_WORK INSTRUCTIONS:_
A - Please answer these from the article on pop-up books:
(i) Which three titles does it name as possible childhood memories?
(ii) Which two book apps does it call easiest to compare to old-fashioned pop-up books?
(iii) The apps of which two magazines does it mention?
B - Continue the article on pop-up books from the end of its final paragraph.

_GIVEN TEXT:_
---------------
The Book Beast - It’s too early to say that pop-up books are dead, but it seems clear that a lot of the fun they presented has been channeled into ebooks and book apps for kids
Are pop-up books dying? We remember pulling our first paper tab and seeing a book miraculously come to life. But a lot of kids these days are getting that kick on iPads and other fancy tablets. Which makes one wonder if the steady stream of interactive ebooks aimed at kids means that this generation won’t have childhood memories of Pat the Bunny, Where’s Spot, or Peter Rabbit?
Anyone worried about the future can exhale—sort of. Pop -up books aren’t dead, they’ve just turned into book apps. The apps for, say, Peter Rabbit or Alice in Wonderland are the easiest to compare to old fashioned pop-up books, thanks to their traditional stylings and digital pull-tabs. They inhabit a strange middle ground between ebook and app: not strictly text but also not quite Angry Birds. They are what ebooks would look like if their illustrations came to life.
The other digital successors to old fashioned pop-ups are magazine apps, such as those for GQ and Esquire, with their interactive doodads, moving images, and digital easter eggs if you shake your screen just so.
---------------
_PROVIDED RECORDS:_
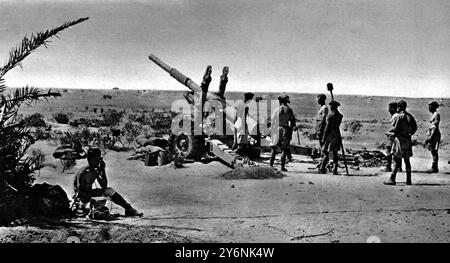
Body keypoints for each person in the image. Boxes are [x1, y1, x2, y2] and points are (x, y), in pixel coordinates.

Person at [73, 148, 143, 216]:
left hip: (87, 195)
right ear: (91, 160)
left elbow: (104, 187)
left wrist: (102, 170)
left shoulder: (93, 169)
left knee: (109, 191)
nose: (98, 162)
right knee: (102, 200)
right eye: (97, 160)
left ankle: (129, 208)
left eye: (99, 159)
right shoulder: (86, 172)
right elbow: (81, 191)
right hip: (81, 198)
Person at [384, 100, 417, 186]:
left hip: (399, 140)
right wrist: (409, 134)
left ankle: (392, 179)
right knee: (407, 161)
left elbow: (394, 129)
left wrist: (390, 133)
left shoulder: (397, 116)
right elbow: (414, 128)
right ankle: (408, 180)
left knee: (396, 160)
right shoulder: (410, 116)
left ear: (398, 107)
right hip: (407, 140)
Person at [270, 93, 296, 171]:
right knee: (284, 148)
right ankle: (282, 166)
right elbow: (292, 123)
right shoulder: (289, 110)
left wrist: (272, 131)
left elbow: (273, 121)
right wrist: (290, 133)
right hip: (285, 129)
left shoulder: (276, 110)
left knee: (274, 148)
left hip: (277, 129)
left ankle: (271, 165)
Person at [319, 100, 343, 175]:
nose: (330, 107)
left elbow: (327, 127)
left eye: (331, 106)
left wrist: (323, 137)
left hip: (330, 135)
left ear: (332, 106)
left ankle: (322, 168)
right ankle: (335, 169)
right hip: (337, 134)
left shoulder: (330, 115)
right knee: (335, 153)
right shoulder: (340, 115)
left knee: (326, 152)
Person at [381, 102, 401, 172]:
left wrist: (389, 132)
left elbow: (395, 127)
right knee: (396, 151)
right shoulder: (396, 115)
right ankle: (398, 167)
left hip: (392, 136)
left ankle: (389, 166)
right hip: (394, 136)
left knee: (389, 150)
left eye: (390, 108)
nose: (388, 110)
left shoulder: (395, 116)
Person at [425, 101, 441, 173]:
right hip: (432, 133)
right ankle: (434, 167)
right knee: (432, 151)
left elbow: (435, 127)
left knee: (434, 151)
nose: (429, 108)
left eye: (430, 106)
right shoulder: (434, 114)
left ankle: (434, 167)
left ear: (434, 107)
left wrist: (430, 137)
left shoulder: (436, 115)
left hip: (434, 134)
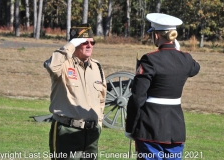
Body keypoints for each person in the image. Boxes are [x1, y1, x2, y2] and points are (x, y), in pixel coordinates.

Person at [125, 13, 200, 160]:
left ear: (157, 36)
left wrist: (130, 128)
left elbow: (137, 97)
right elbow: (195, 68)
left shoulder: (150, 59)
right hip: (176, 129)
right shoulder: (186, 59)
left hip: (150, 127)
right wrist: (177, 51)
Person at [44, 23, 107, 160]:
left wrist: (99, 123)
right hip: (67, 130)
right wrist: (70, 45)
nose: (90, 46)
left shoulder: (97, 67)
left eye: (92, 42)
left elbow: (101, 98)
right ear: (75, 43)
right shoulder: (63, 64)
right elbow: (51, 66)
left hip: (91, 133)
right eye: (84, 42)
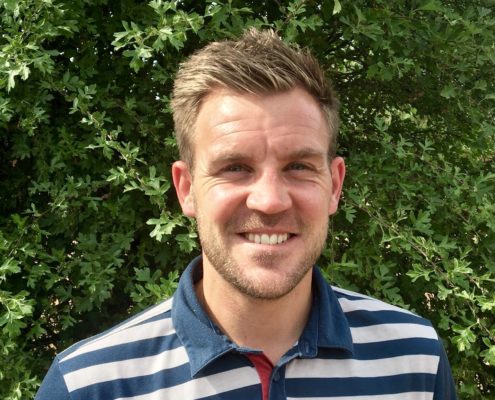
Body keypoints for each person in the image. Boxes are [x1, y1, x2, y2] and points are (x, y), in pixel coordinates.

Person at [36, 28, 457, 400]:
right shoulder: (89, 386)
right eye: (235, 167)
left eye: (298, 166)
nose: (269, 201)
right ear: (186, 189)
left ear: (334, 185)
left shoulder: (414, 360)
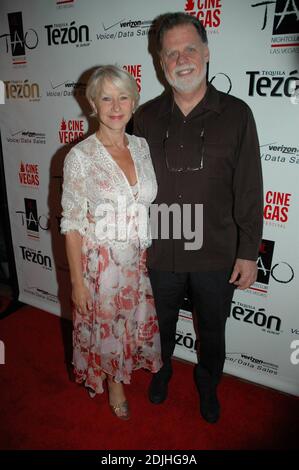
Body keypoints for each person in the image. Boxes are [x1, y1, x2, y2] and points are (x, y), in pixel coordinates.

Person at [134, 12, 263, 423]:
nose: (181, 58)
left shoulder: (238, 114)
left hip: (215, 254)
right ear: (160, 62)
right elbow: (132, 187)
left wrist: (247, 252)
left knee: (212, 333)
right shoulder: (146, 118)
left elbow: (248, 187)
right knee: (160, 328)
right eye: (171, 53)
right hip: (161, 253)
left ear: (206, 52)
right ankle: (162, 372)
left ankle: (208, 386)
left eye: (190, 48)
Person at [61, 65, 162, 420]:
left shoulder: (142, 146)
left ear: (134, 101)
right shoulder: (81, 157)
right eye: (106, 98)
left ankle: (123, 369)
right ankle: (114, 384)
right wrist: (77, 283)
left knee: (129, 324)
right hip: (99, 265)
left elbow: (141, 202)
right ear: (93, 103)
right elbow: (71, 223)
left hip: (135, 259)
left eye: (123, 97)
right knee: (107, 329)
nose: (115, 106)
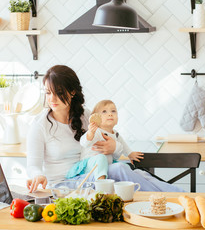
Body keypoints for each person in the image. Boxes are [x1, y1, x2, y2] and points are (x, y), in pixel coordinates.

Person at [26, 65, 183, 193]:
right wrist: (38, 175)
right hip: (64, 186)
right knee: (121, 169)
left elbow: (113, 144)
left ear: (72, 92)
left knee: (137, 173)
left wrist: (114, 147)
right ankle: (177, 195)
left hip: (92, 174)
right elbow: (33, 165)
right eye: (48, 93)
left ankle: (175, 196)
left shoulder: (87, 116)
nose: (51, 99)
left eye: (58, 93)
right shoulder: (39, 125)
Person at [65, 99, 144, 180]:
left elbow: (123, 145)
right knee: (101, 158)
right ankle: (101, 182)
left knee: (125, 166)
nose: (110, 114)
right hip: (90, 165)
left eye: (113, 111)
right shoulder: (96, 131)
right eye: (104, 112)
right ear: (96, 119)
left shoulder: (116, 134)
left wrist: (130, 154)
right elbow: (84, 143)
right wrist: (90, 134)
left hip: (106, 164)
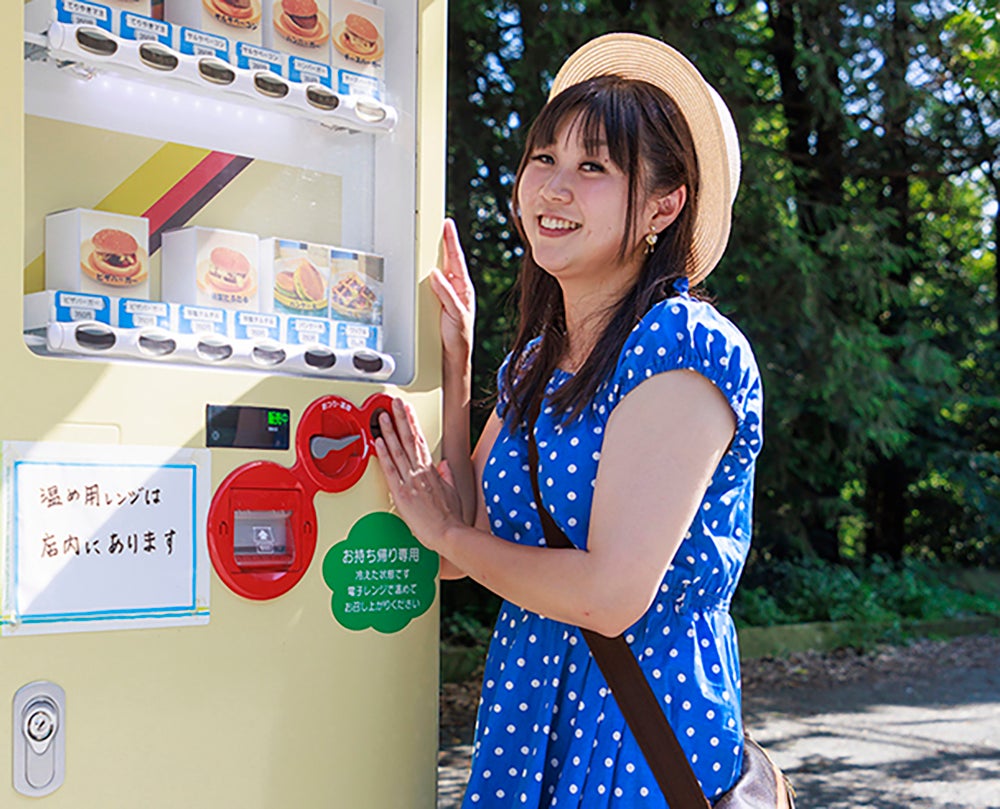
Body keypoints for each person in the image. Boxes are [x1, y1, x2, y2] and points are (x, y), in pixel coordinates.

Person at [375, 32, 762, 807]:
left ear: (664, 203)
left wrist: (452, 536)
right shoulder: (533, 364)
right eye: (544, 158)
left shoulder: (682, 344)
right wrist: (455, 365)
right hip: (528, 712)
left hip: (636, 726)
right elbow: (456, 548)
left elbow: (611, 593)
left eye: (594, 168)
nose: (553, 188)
---------------
_YOUR WRITTEN ANSWERS:_
A -
(i) Pat the Bunny, Where's Spot, and Peter Rabbit
(ii) Peter Rabbit and Alice in Wonderland
(iii) GQ and Esquire

B -
Magazine apps and book apps for kids may be the new pop-ups, but that doesn’t mean we should go all Fahrenheit 451 just yet.
Pop - up book - Fred Dufour, AFP - Getty Images
Pop - up book - Fred Dufour, AFP - Getty Images
Pop-up books, pretty much anything on paper that has moving parts or appears in 3D, first showed up in the 1300s but didn’t really start catering to kids until about 500 years later. In the 90s, thanks to some improved printing know-how and artistic gumption, things like The Daily Express Children’s Annual sprouted up. Innovators like Vojtech Kubasta in Prague and Waldo Hunt in the U.S. tried to blend high-level paper cutting with charming titles featuring Babar, Sesame Street, and Disney characters.